------ Records provided
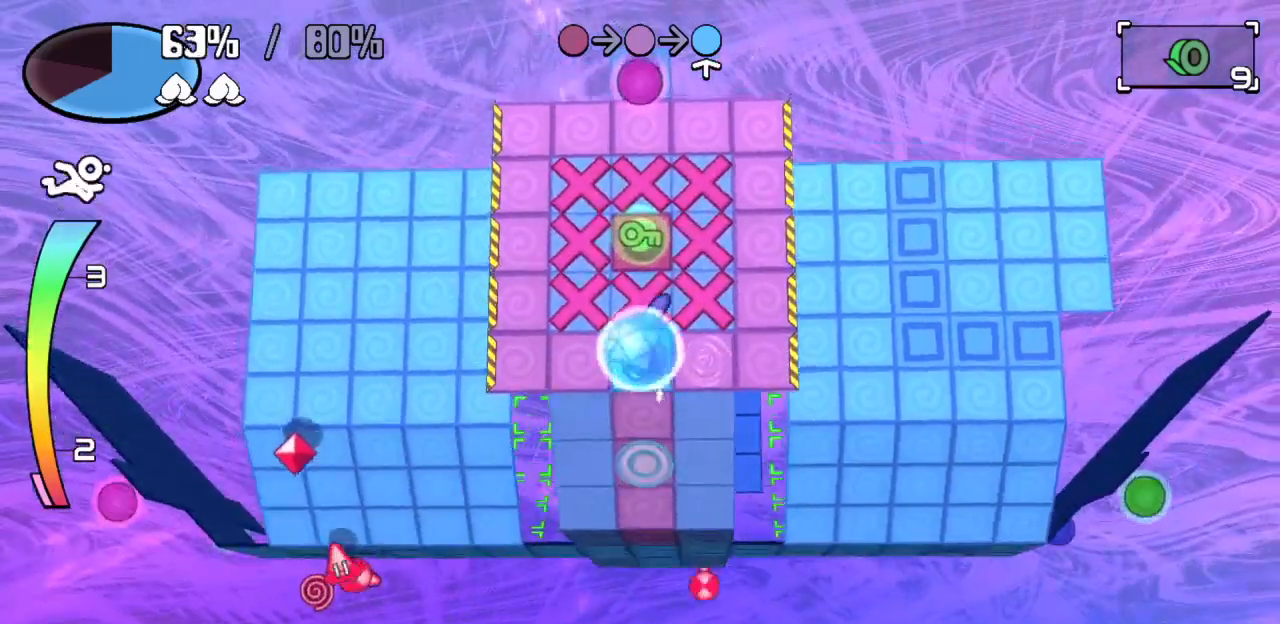
{"keys": ["up", "z"], "events": [[133, "up", "up"], [133, "z", "up"], [450, "up", "down"], [450, "z", "down"]]}
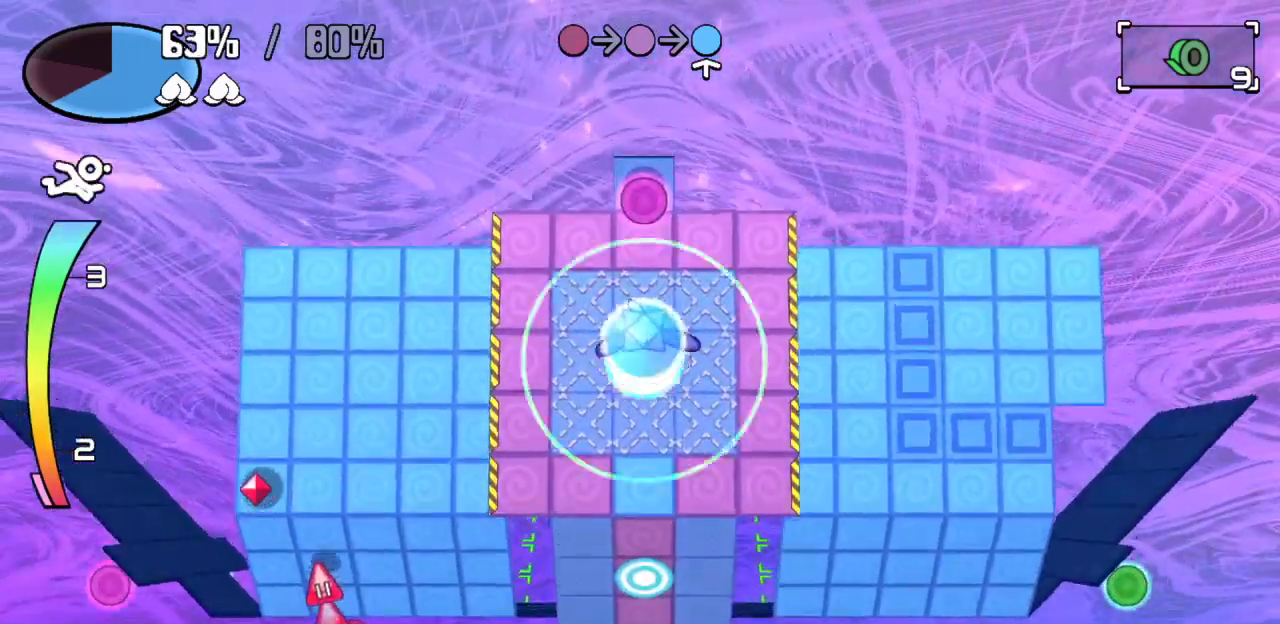
{"keys": ["down", "z"], "events": [[100, "up", "up"], [100, "z", "up"], [433, "down", "down"], [467, "z", "down"]]}
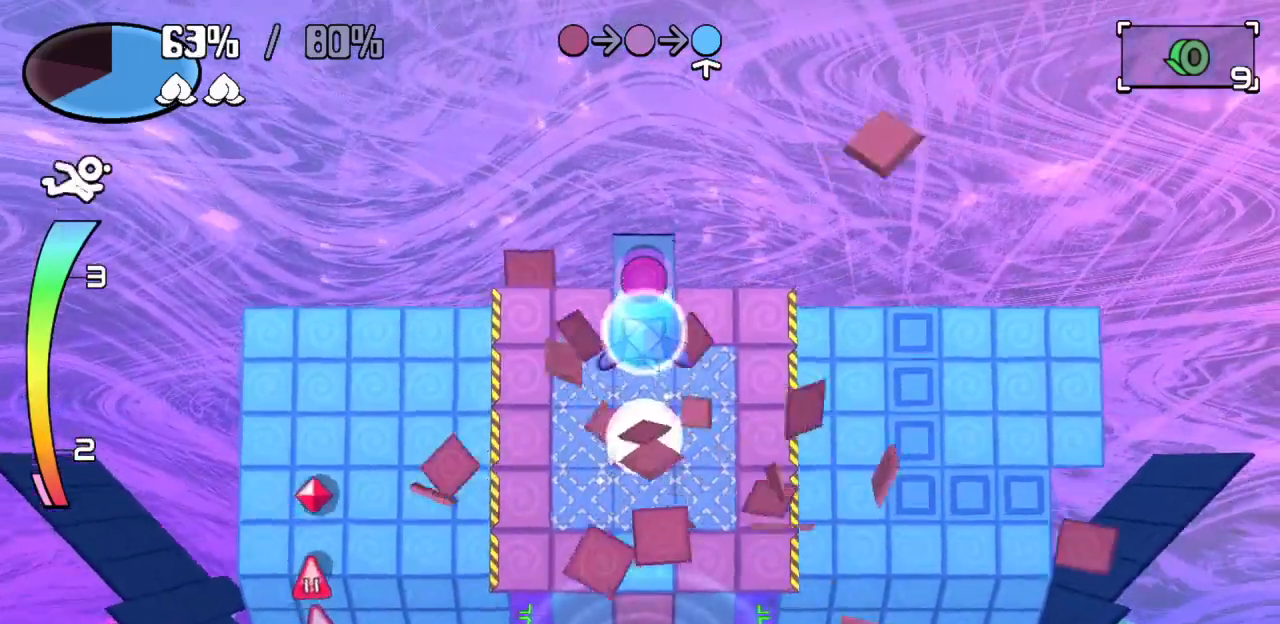
{"keys": ["left", "z"], "events": [[67, "z", "up"], [117, "down", "up"], [450, "left", "down"], [450, "z", "down"]]}
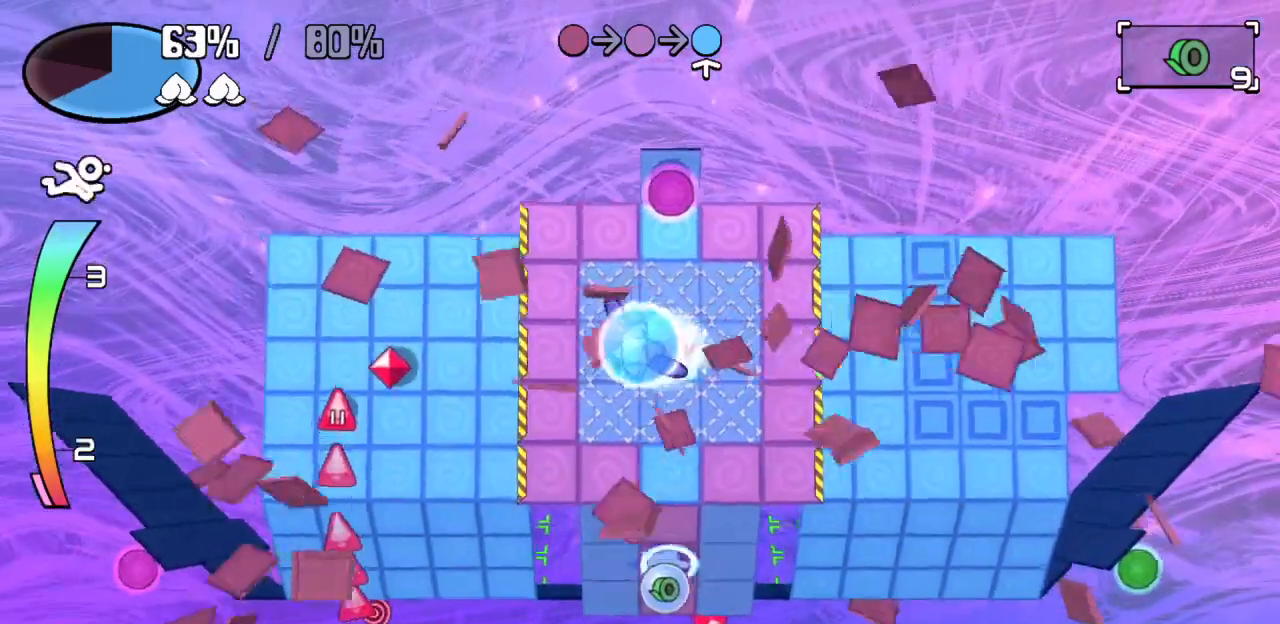
{"keys": ["down"], "events": [[83, "left", "up"], [83, "z", "up"], [367, "down", "down"]]}
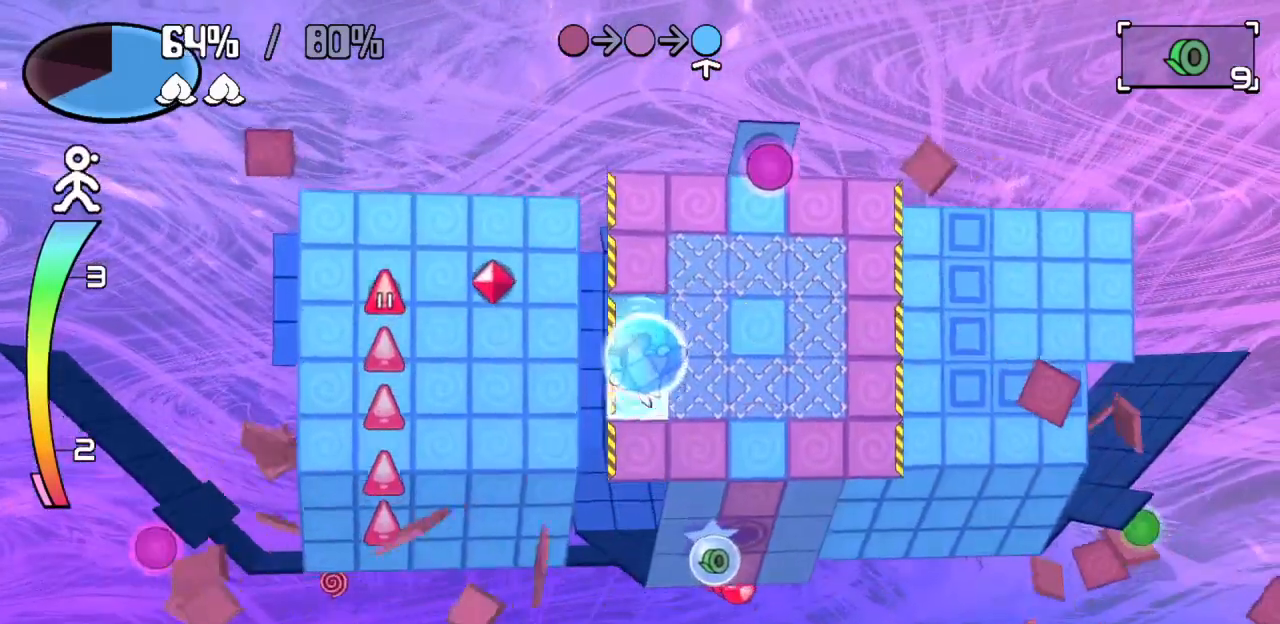
{"keys": ["right"], "events": [[233, "down", "up"], [433, "right", "down"]]}
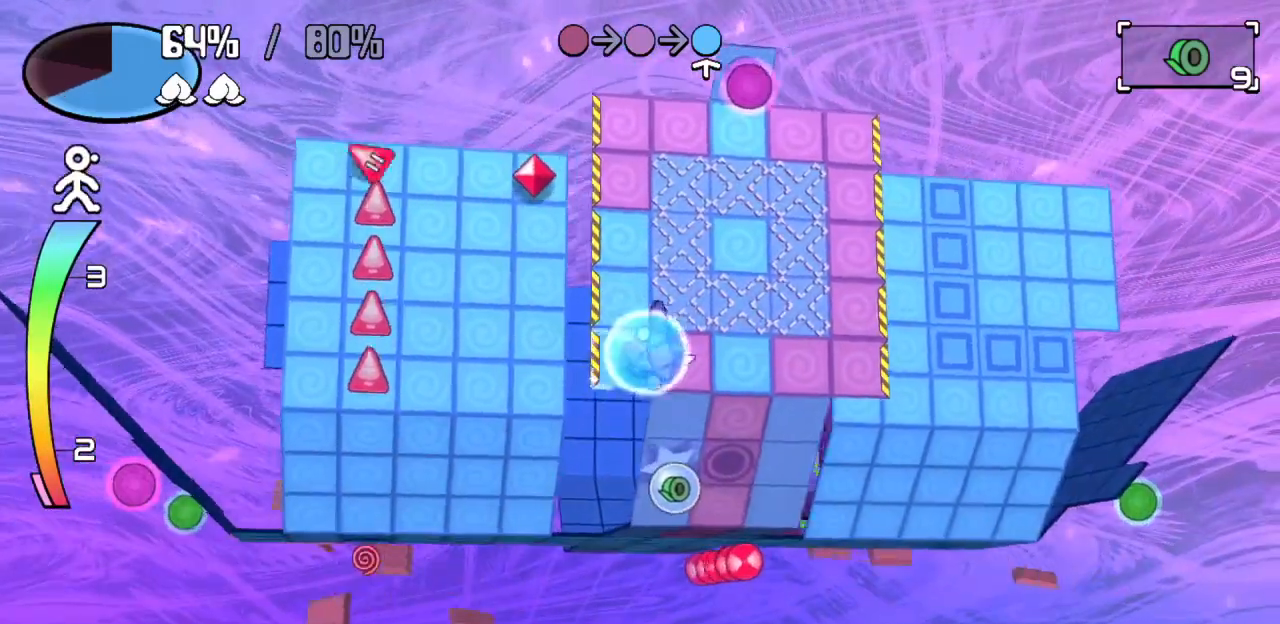
{"keys": [], "events": [[67, "right", "up"], [167, "right", "down"], [167, "z", "down"], [300, "z", "up"], [350, "right", "up"]]}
------------
> [Description of the task] An exact copy of the entries above, with no pictures, is the required answer.

> [Exercise solution]
{"keys": ["up", "z"], "events": [[133, "up", "up"], [133, "z", "up"], [450, "up", "down"], [450, "z", "down"]]}
{"keys": ["down", "z"], "events": [[100, "up", "up"], [100, "z", "up"], [433, "down", "down"], [467, "z", "down"]]}
{"keys": ["left", "z"], "events": [[67, "z", "up"], [117, "down", "up"], [450, "left", "down"], [450, "z", "down"]]}
{"keys": ["down"], "events": [[83, "left", "up"], [83, "z", "up"], [367, "down", "down"]]}
{"keys": ["right"], "events": [[233, "down", "up"], [433, "right", "down"]]}
{"keys": [], "events": [[67, "right", "up"], [167, "right", "down"], [167, "z", "down"], [300, "z", "up"], [350, "right", "up"]]}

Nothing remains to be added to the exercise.